Skip to content

Advanced OOP & Idioms

🎨 Advanced Python OOP & Idioms

Mastering these features ensures your Data Engineering code is clean, reusable, and type-safe.


🛠️ 1. Decorators

Decorators allow you to wrap a function with additional logic. Essential for logging, retry logic, and timing metrics.

from functools import wraps
import time

def timeit(func):
    @wraps(func)
    def wrapper(*args, **kwargs):
        start = time.perf_counter()
        result = func(*args, **kwargs)
        end = time.perf_counter()
        print(f"{func.__name__} took {end - start:.4f}s")
        return result
    return wrapper

@timeit
def process_data(data):
    # Process complex data here
    pass

📦 2. Context Managers (with)

Context managers ensure resources (like database connections or files) are properly closed, even if an error occurs.

from contextlib import contextmanager

@contextmanager
def db_transaction(connection):
    cursor = connection.cursor()
    try:
        yield cursor
        connection.commit()
    except Exception:
        connection.rollback()
        raise
    finally:
        cursor.close()

🏷️ 3. Modern Type Hinting (Pydantic)

Python is dynamically typed, but modern engineering requires static type safety.
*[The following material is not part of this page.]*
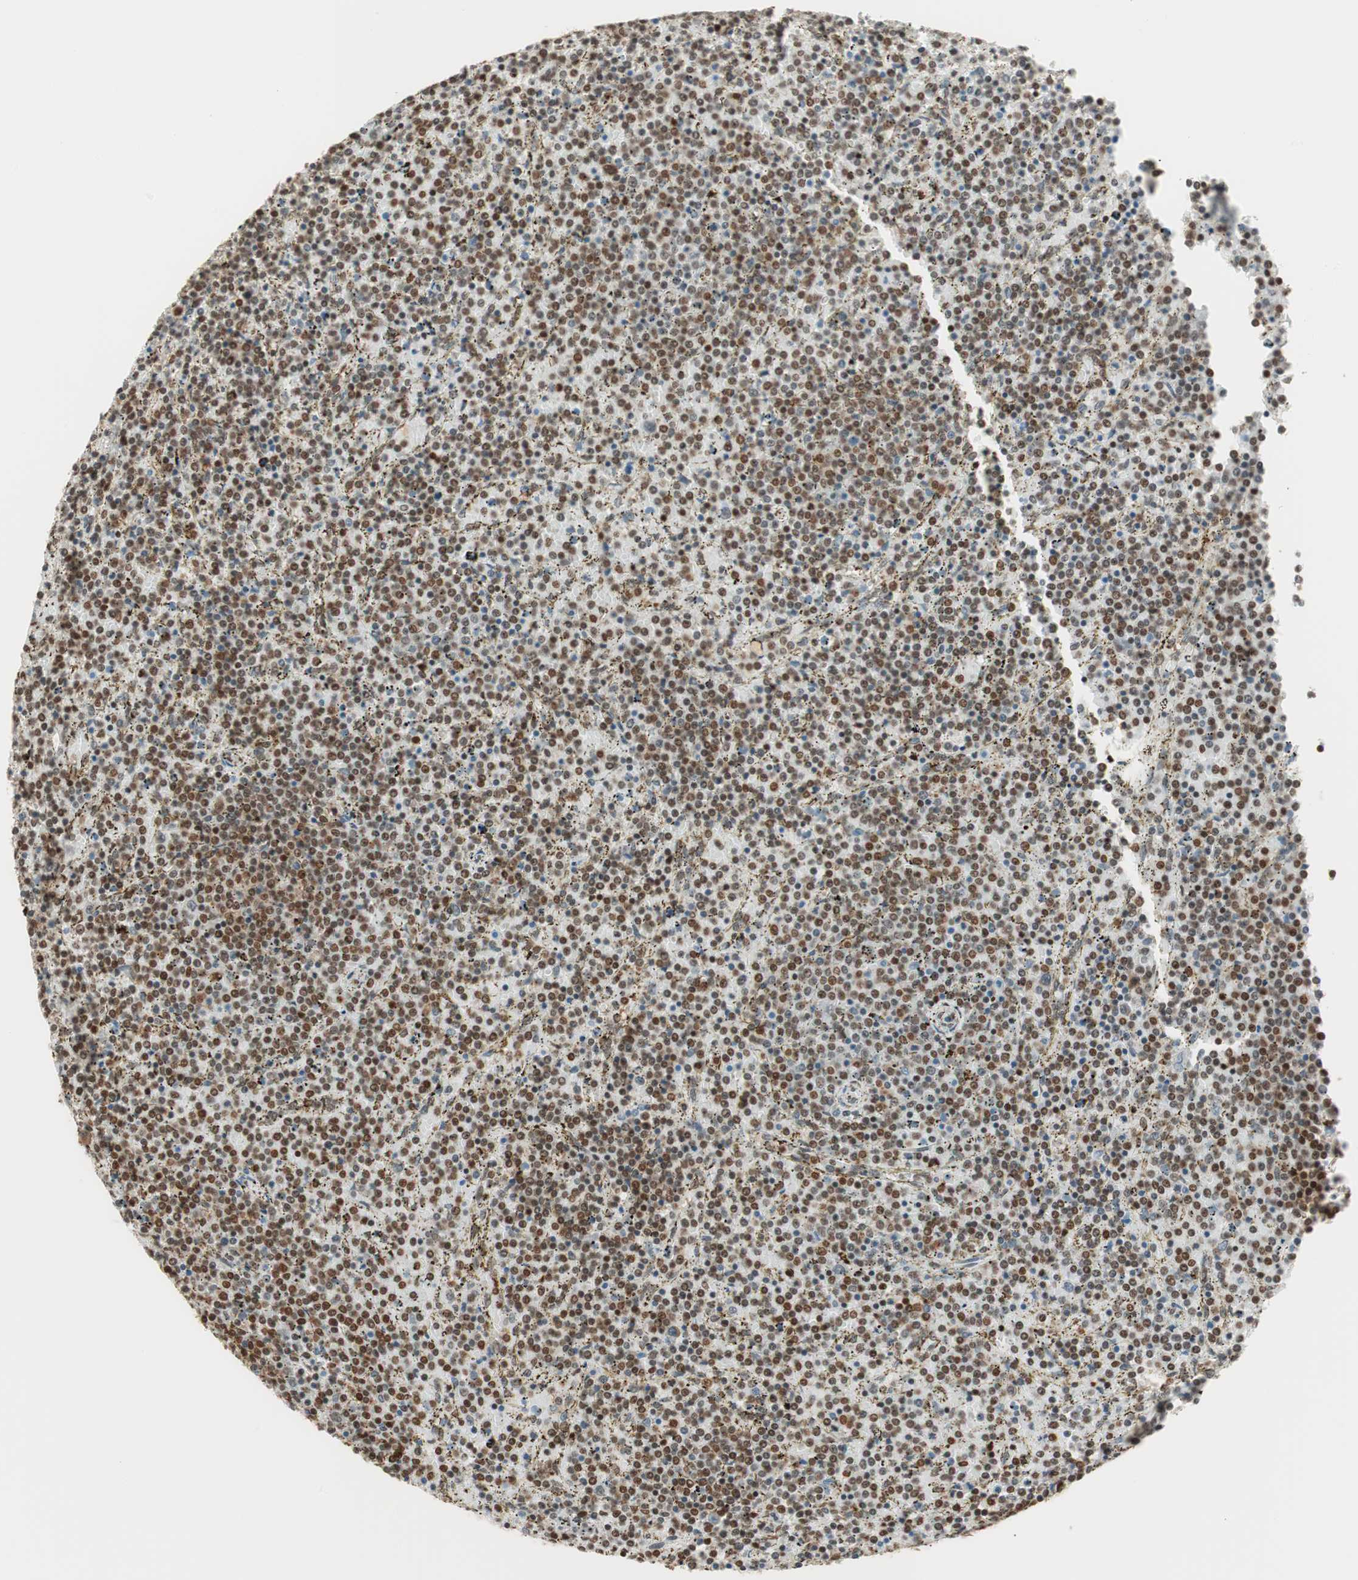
{"staining": {"intensity": "strong", "quantity": ">75%", "location": "nuclear"}, "tissue": "lymphoma", "cell_type": "Tumor cells", "image_type": "cancer", "snomed": [{"axis": "morphology", "description": "Malignant lymphoma, non-Hodgkin's type, Low grade"}, {"axis": "topography", "description": "Spleen"}], "caption": "The immunohistochemical stain shows strong nuclear staining in tumor cells of lymphoma tissue.", "gene": "SMARCE1", "patient": {"sex": "female", "age": 77}}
Pydantic is the industry standard for data validation.

from pydantic import BaseModel, Field

class UserProfile(BaseModel):
    id: int
    name: str = Field(min_length=2)
    email: str
    is_active: bool = True

# Automatic validation on instantiation
user = UserProfile(id=1, name="Alice", email="alice@example.com")
print(user.model_dump_json())

🏗️ 4. Protocols (Static Duck Typing)

Protocols let you define an interface without requiring explicit inheritance.

from typing import Protocol

class DataProcessor(Protocol):
    def process(self, data: dict) -> dict:
        ...

def execute_pipeline(processor: DataProcessor, data: dict):
    return processor.process(data)